Task description: Go through the listing beneath and show each line containing the string "telling".

Data excerpts:
╔══

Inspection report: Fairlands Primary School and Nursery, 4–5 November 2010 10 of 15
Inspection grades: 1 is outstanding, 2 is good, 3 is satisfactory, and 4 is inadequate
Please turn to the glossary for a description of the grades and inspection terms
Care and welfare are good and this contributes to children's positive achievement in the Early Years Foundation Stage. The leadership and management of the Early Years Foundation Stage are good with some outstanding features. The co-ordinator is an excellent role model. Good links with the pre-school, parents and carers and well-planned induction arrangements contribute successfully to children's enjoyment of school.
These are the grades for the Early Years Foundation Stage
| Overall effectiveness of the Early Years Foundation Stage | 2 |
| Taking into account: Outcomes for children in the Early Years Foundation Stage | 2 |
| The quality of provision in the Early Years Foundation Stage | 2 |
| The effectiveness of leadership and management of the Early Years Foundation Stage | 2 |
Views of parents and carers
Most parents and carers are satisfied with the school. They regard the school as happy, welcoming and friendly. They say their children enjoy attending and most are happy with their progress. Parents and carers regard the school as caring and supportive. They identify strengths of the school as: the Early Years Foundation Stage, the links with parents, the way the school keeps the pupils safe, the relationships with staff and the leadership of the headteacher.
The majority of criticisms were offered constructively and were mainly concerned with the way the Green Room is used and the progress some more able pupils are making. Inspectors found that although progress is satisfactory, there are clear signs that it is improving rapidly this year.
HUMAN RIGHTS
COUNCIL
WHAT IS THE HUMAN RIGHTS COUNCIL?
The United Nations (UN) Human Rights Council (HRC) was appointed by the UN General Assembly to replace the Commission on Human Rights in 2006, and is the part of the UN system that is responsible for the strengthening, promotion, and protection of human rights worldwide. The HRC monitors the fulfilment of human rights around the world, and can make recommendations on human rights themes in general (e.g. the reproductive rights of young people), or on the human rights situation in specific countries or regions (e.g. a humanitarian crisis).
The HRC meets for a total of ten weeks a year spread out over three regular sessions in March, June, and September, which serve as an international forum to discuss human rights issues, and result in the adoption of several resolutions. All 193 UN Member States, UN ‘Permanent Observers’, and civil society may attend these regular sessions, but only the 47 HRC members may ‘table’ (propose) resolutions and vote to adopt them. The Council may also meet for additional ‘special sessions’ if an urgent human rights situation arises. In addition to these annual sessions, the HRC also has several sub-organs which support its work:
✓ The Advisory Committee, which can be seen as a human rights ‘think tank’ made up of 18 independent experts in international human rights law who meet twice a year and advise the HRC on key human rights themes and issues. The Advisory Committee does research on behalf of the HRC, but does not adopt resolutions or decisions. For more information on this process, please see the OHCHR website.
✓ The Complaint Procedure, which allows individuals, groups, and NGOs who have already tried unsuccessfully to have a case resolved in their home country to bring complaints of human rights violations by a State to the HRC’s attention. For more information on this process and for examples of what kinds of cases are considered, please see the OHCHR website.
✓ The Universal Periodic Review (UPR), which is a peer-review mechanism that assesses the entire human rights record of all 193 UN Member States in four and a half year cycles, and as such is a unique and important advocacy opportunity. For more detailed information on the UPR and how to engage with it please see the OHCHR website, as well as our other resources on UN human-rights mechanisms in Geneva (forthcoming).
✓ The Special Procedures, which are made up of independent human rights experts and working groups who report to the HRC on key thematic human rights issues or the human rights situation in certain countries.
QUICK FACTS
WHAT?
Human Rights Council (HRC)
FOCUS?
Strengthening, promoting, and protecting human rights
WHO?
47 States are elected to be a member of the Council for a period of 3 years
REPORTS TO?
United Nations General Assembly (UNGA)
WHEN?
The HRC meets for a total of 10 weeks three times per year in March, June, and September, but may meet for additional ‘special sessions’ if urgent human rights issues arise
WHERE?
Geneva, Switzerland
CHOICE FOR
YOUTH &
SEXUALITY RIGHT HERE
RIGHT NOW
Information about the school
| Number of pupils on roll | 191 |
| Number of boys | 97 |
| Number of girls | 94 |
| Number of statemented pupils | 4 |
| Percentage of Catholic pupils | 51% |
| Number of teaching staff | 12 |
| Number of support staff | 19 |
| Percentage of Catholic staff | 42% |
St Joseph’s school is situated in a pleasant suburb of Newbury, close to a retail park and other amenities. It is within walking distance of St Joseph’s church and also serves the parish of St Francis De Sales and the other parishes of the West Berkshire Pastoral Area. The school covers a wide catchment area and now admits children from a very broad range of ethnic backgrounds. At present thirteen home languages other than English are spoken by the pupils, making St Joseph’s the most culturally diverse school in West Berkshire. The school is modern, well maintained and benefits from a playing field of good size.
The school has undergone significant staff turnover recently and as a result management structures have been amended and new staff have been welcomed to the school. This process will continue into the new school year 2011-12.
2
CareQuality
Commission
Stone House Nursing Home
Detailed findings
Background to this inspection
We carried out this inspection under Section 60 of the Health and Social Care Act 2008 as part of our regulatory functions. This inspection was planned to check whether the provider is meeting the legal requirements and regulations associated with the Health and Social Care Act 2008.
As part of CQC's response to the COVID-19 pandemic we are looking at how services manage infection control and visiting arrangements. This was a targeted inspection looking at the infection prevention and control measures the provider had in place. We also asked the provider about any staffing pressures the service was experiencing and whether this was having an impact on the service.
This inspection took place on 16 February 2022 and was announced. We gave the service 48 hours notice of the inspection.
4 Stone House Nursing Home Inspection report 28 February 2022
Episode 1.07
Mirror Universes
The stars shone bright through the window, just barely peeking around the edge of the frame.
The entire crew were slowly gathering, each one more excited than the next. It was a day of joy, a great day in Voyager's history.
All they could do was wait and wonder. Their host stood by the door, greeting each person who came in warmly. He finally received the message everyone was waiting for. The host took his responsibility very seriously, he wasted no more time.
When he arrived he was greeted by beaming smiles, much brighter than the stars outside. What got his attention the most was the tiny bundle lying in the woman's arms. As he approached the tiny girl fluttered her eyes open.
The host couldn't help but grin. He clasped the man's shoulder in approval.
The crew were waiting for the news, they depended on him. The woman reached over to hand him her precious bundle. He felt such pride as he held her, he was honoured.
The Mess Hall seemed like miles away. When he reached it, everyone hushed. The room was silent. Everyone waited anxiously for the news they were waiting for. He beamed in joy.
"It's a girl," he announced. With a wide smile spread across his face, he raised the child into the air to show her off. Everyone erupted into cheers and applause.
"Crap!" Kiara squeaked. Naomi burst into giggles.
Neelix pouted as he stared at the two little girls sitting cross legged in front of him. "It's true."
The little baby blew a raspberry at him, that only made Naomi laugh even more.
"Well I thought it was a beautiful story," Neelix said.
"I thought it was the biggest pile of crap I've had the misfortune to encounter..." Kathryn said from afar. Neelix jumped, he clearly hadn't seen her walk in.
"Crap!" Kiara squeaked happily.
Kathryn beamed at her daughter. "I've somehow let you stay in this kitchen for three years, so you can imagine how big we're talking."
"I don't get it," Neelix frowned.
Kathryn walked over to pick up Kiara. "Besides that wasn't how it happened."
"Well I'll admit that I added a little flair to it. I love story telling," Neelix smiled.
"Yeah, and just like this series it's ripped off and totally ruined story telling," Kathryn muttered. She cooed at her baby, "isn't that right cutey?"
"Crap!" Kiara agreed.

╚══

Final answer:
"Well I'll admit that I added a little flair to it. I love story telling," Neelix smiled.
"Yeah, and just like this series it's ripped off and totally ruined story telling," Kathryn muttered. She cooed at her baby, "isn't that right cutey?"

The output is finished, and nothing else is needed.